Since 2017 I have been working on the neural search in different teams: Zalando Research (2014-2017), Tencent AI Lab (2018-2020), and now at Jina AI we are building the neural search ecosystem in opensource. Over the years, I explored quite a few ideas about neural search: from its core algorithms to the high-level system design, from a very academic-oriented prototype to a production-ready system. Readers can find those traces in my previous posts. These exploration and lessons-learned are incredibly valuable as they make what Jina is today.

In this post, I collect the most featured soundbites from my earlier posts and group them into different categories.
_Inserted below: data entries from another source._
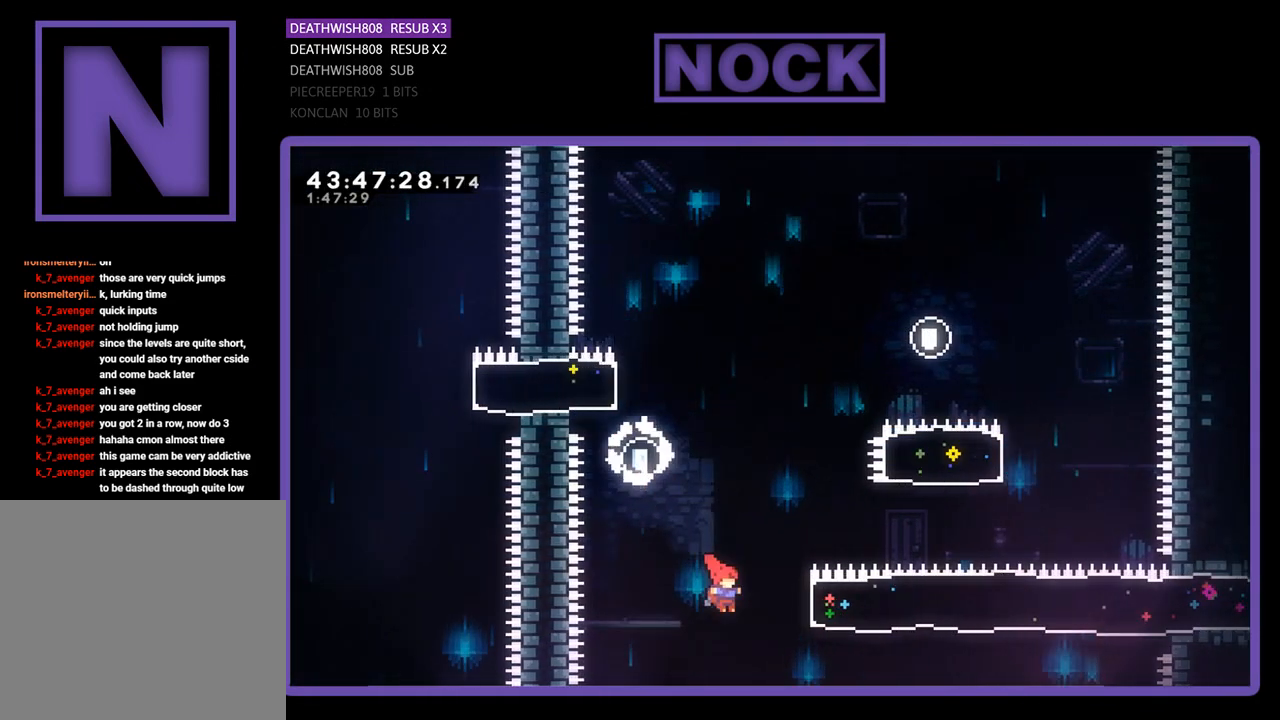
{"buttons": ["R2", "DPAD_RIGHT"], "left_stick": "center", "events": [[67, "CIRCLE", "down"], [333, "CIRCLE", "up"], [333, "DPAD_UP", "down"], [467, "DPAD_UP", "up"]]}
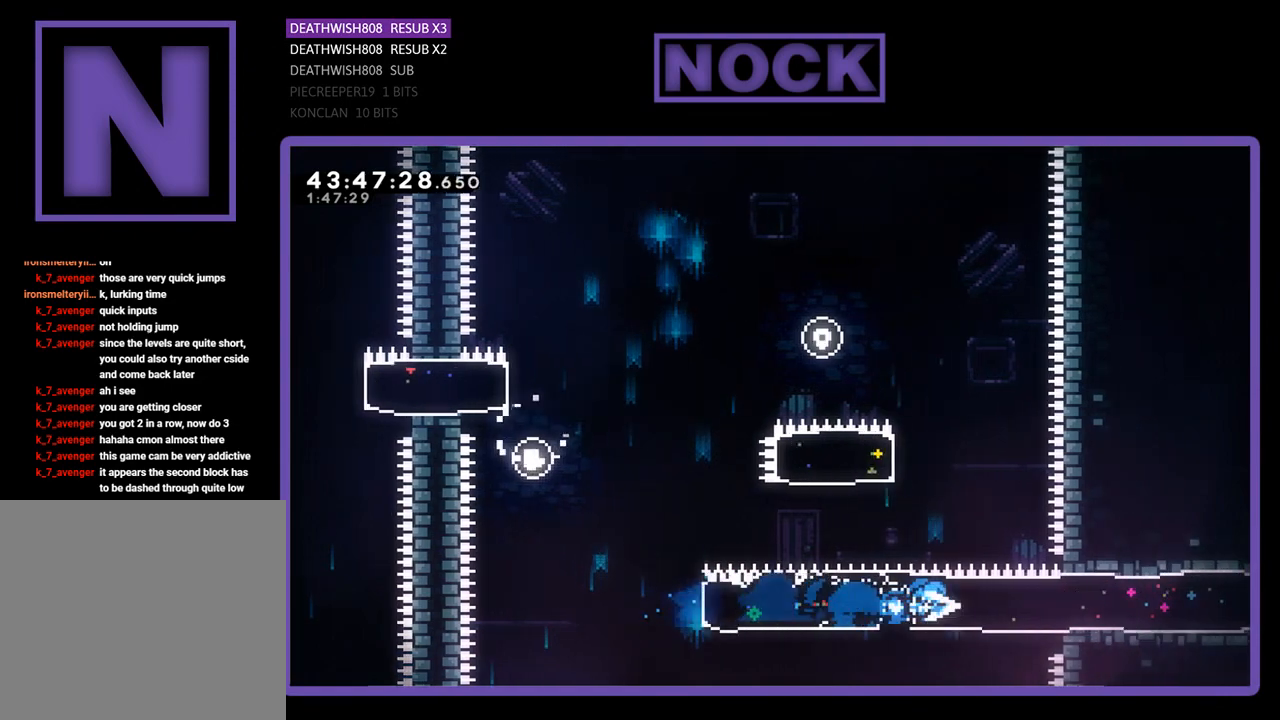
{"buttons": ["R2", "DPAD_RIGHT"], "left_stick": "center", "events": []}
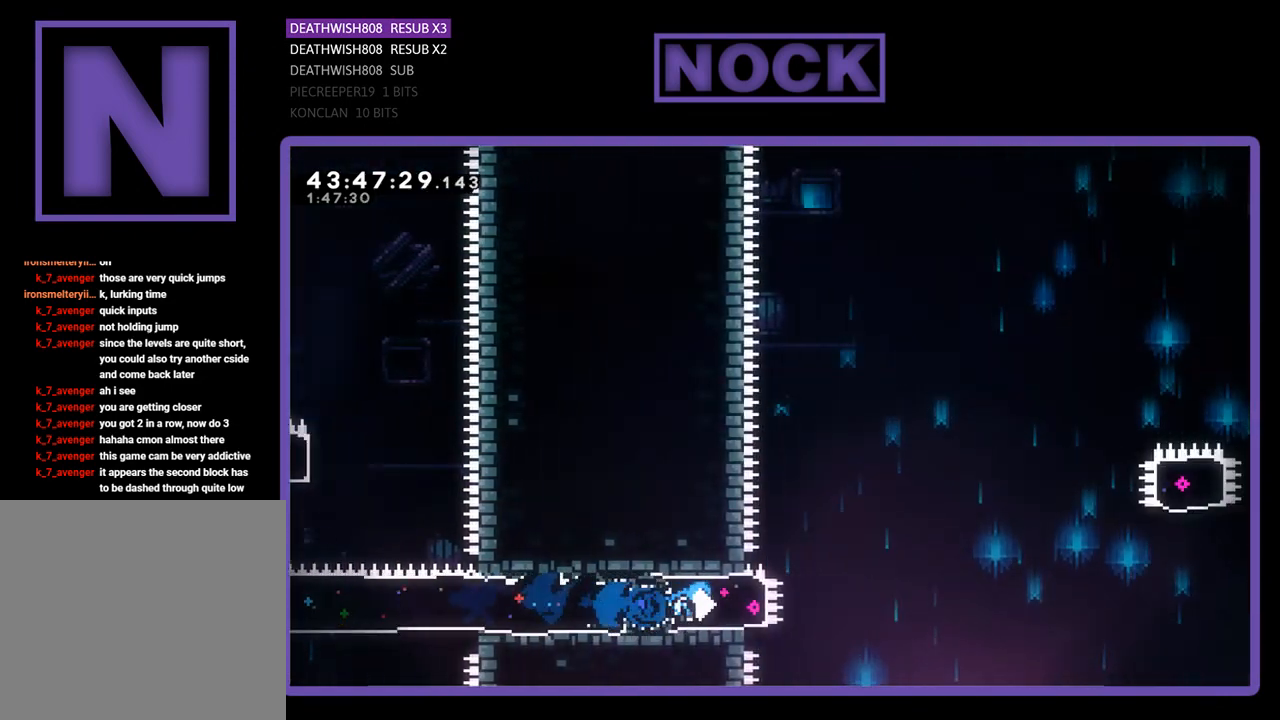
{"buttons": ["CROSS", "R2", "DPAD_RIGHT"], "left_stick": "center", "events": [[200, "CROSS", "down"]]}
If you are new to neural search, or want to understand the design principle behind Jina, this curated list would be a perfect starting point.

Jina is an easier way for enterprises and developers to build cross- & multi-modal neural search systems on the cloud. You can use it to bootstrap a text/image/video/audio search system in minutes. Check out Github and give it a try:

GitHub Repo stars

Table of Contents

Philosophy on AI Engineering

From 0 to 1, and From 1 to N

  • From 0 to 1. Zero-to-one is all about hard-core and fundamental research, e.g. new learning and training paradigms, new computing infrastructure and new hardware architecture.
  • From 1 to N. One-to-N focuses more on usability and engineering. Problems such as adapting an algorithm from one domain to multiple domains; serving a model to billions of users; improving existing user experience with AI algorithms; piping a set of algorithms to automize the workflow; all of them belong to the one-to-N innovation.

Forget about Training

Forget about training! It is not (economically) feasible anymore.

The New AI Supply-Chain

… the emerging AI supply-chain: only a very small number of people in the world will work on training new models from scratch, they deliver a “pretrained model” to the rest of the AI community. Most of AI engineers will then try to make sense of this pretrained model by adapting it to their applications, fine-tuning based on their data, incorporating domain knowledge to it and scaling it to serve millions of customers.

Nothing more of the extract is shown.